/---

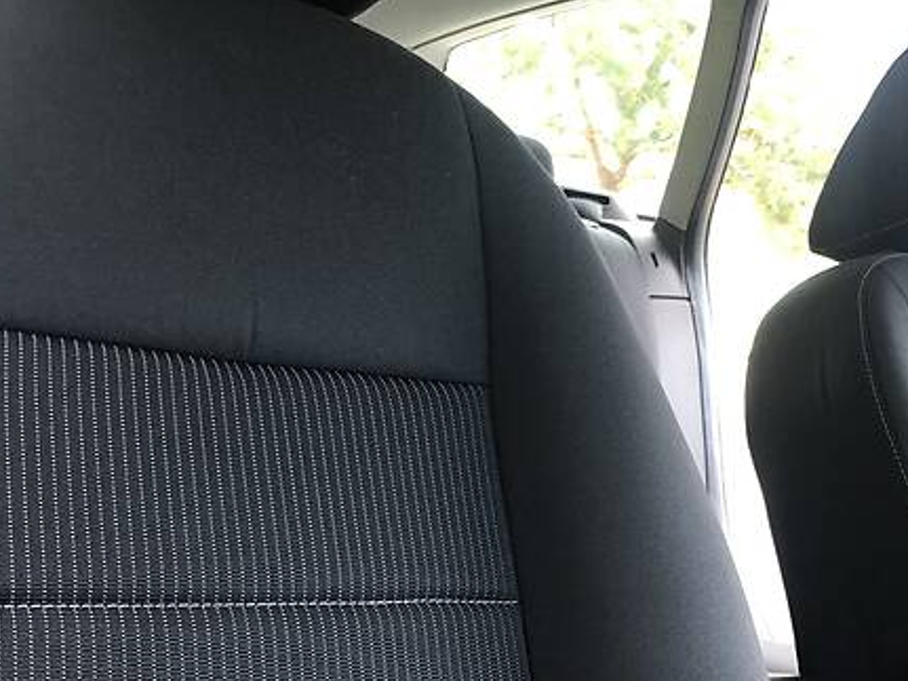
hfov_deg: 36.8
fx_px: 1364
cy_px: 458
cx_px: 451
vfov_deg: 27.8
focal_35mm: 52
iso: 40
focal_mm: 4
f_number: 1.8
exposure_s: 1/17
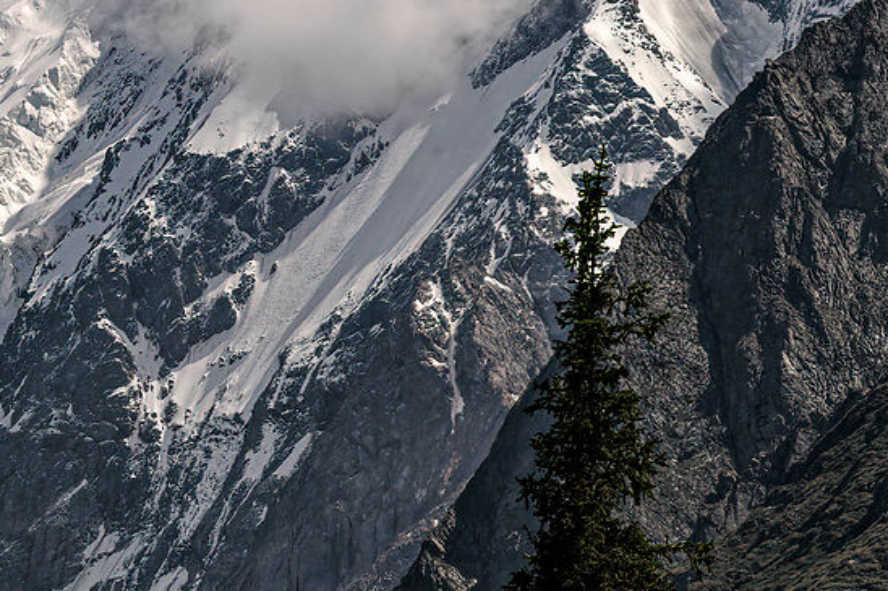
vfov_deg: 3.0
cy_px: 622
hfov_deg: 4.4
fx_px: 11343
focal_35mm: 460
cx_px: -872
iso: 100
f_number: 10
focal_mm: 105
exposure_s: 1/500
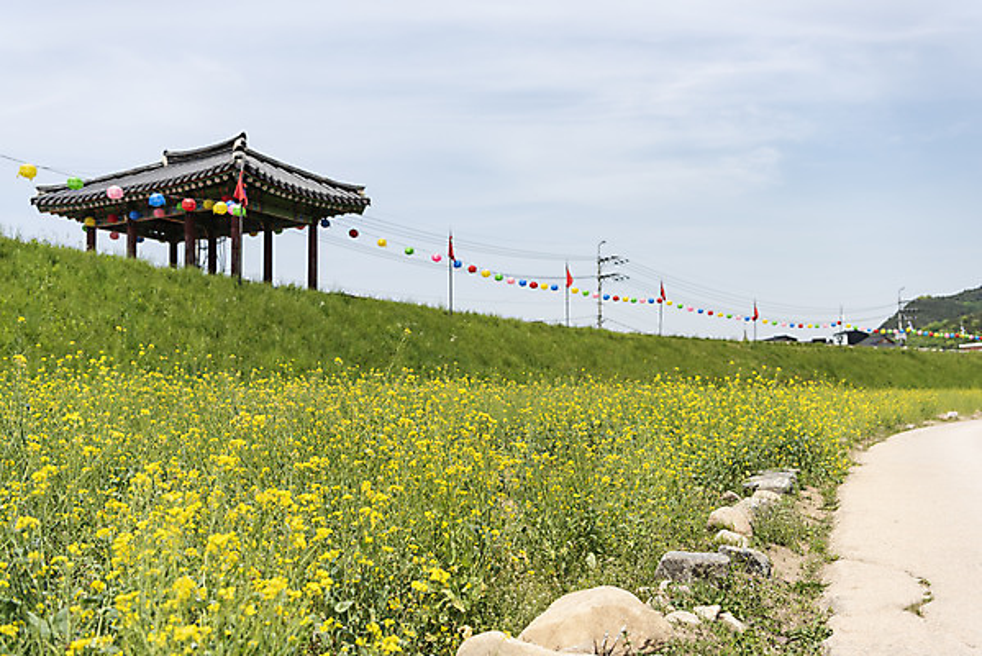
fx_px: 928
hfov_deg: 55.8
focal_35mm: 34
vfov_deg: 38.9
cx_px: 491
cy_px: 328
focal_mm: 34
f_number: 4
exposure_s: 1/1250
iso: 100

\---

Repeat the entries above exactly and skip the images.

hfov_deg: 36.8
fx_px: 1364
cy_px: 458
cx_px: 451
vfov_deg: 27.8
focal_35mm: 52
iso: 40
focal_mm: 4
f_number: 1.8
exposure_s: 1/17
vfov_deg: 3.0
cy_px: 622
hfov_deg: 4.4
fx_px: 11343
focal_35mm: 460
cx_px: -872
iso: 100
f_number: 10
focal_mm: 105
exposure_s: 1/500
fx_px: 928
hfov_deg: 55.8
focal_35mm: 34
vfov_deg: 38.9
cx_px: 491
cy_px: 328
focal_mm: 34
f_number: 4
exposure_s: 1/1250
iso: 100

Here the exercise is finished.